On y trouve toutes les tendances et tous les types d'images avec une forte connotation sociale. À côté de l'élégance et de l'insouciance de la bonne société se délassant lors des grands bals n'ayant rien à envier à ceux des Etats-Unis voisins, certains entreprennent de montrer la vie quotidienne, nettement plus rude, du peuple cubain. Tandis qu'un Joaquin Blez réalise des portraits et des nus qui suscitent l'admiration de la haute bourgeoisie locale, d'autres accompagnent la montée en puissance des mouvements de revendication, les premiers affrontements, les manifestations, les interventions de l'armée et enfin, la révolution.

Celle-ci va évidemment générer une multitude d'images qui feront le tour du monde avec, en tête de celles-ci le formidable travail de Raul Corrales qui accompagne les révolutionnaires ou celui d'Alberto Korda, auteur du portrait le plus célèbre de Che Guevara.
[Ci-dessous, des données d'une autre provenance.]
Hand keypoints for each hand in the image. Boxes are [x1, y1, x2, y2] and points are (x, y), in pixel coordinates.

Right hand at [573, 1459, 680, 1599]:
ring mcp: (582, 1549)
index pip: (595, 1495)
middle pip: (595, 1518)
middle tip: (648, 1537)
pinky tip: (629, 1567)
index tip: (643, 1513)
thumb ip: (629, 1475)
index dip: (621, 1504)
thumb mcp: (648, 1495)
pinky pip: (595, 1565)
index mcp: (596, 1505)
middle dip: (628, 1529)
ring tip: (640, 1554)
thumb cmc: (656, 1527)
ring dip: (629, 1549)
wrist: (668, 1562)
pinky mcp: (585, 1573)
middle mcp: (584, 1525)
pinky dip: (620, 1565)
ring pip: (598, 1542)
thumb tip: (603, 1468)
Korda résume d'ailleurs à lui seul, une certaine évolution de la photographie cubaine. Né en 1928, il avait été photographe publicitaire et reporter. Avant la révolution, il était particulièrement réputé pour ses photographies… de mode. Suivant Castro, Guevara et les autres, il se mua en photographe officiel de la révolution sans en retirer pour autant la moindre reconnaissance (son portrait de Che Guevara, le plus reproduit dans le monde, fut longtemps considéré comme réalisé par un photographe inconnu). Lorsqu'enfin on lui rendit justice, dans les années 90, il s'était depuis longtemps reconverti dans la photographie sous-marine.

Car l'après-révolution n'engendra pas qu'une photographie sociale et politique. On découvre au contraire des œuvres poétiques ou conceptuelles qu'on peut sans trop de mal rattacher aux tendances du réalisme magique présent dans toute l'Amérique latine.

Un panorama qui, sans être révolutionnaire, remet Cuba sur la carte de la photographie mondiale.